The U.K. dodged a third recession after official figures showed the economy grew 0.3 percent in the first quarter compared with the previous three months — a better-than-expected result that offered a bit of breathing space to a government facing criticism for its tough austerity policies.
The figure released Thursday by the Office for National Statistics was above analyst forecasts for 0.1 percent growth and allowed the country to avoid a so-called "Triple Dip" — a third recession since the 2008 economic crisis.
The pound jumped higher in currency markets on expectations that the figures will dissuade the Bank of England from increasing its monetary stimulus program. The pound was up 1.1 percent against the dollar, at $1.5443.
"The likelihood of policy action by the Bank of England has fallen significantly with this better than expected outcome," said Chris Williamson, an analyst with Markit.
In its stimulus program, the Bank of England increases the amount of money in the U.K. financial system, in the hopes of spurring lending and growth.
Williamson noted, however, that Thursday's figures hardly indicate a strong rebound has begun.
"The fact that the economy has more or less stagnated over the past 18 months suggests that the return to growth will do little to alleviate pressure on the government and the Bank of England to find ways to ensure the latest upturn turns into a sustainable and robust recovery, and that the economy does not falter once again."
A recession is typically defined as two quarters of economic contraction. The economy shrank in the fourth quarter of 2012. The figures show the economy grew at an annualized rate of about 1.2 percent.

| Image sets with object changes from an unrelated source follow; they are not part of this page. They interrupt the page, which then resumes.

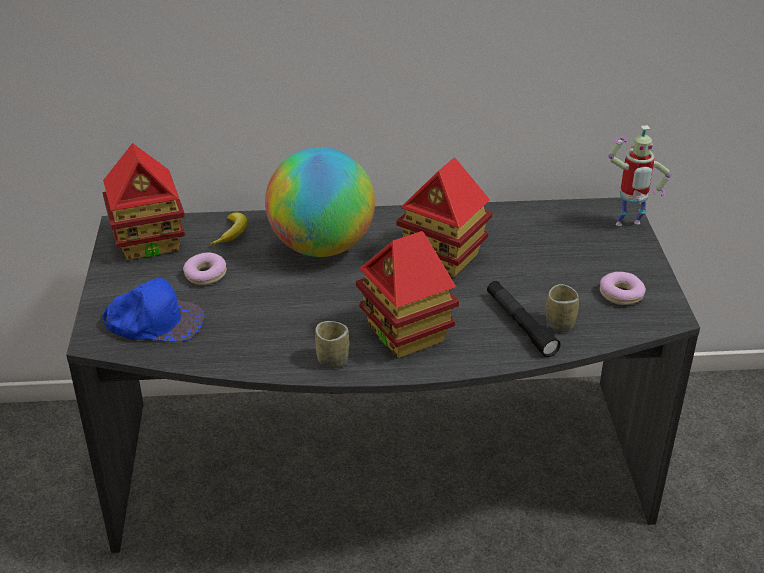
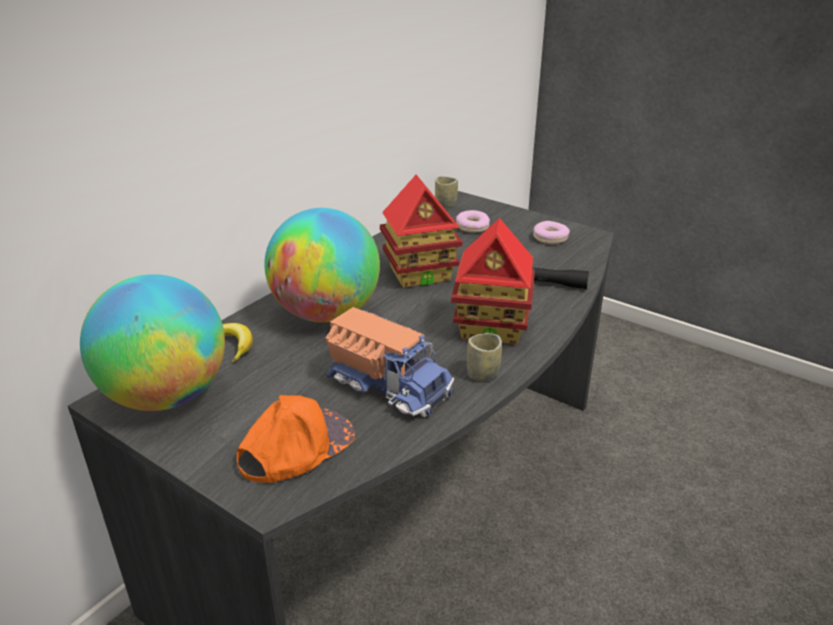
camera: 50 degrees left, 5 degrees down
(149, 243) = (166, 396): toy house -> globe
(154, 321) = (295, 446): blue cap -> orange cap
(205, 275) = (270, 385): donut -> donut (472, 227)
(267, 323) = (389, 383): none -> toy truck
(560, 324) = (555, 269): cup -> cup (446, 205)
(628, 225) = (482, 205): toy robot -> none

Observers had feared that news of another recession would scare consumers, feeding into a vicious cycle of cutting back on spending that has the economy flat-lining.
Britain's government desperately wanted a robust number to justify its austerity policies, and seemed at least pleasantly surprised.
"Today's figures are an encouraging sign the economy is healing. Despite a tough economic backdrop, we are making progress," Treasury chief George Osborne said. "We all know there are no easy answers to problems built up over many years, and I can't promise the road ahead will always be smooth, but by continuing to confront our problems head on, Britain is recovering and we are building an economy fit for the future."
The positive result — however small — can only offer a boost to the confidence of small and medium sized business, seen by many observers see as critical to reviving the moribund economy.
Stephen Pegge, a director for SME markets at Lloyds Banking Group, which makes loans to small and medium-sized businesses, said that the number of startups is rising, which is consistent with growth.
"Many businesses will feel more upbeat about the future as a result of today's figures," he said in an email. "My hope is that this optimism will stick and that businesses will be encouraged to borrow and invest for growth. Investment after all, is the only way to ensure growth is sustained."
The opposition Labour Party has pressured Osborne to ease off on budget cuts designed to reduce the deficit, which stands at 7.4 percent of annual GDP.
The International Monetary Fund has signaled it will judge Britain closely at an upcoming review and has suggested that the government might want to reconsider the pace of its austerity measures to help the economy, whose output was worth 1.4 trillion pounds ($2.1 trillion) in 2012.
A closer look at Thursday's figures showed the services sector contributed most of the growth in the first quarter but industrial production also helped. A sharp drop in construction offset some of those gains, though.
Other economic indicators also remain weak. Inflation is rising faster than wages, meaning living standards are slipping, and unemployment is high at 7.9 percent.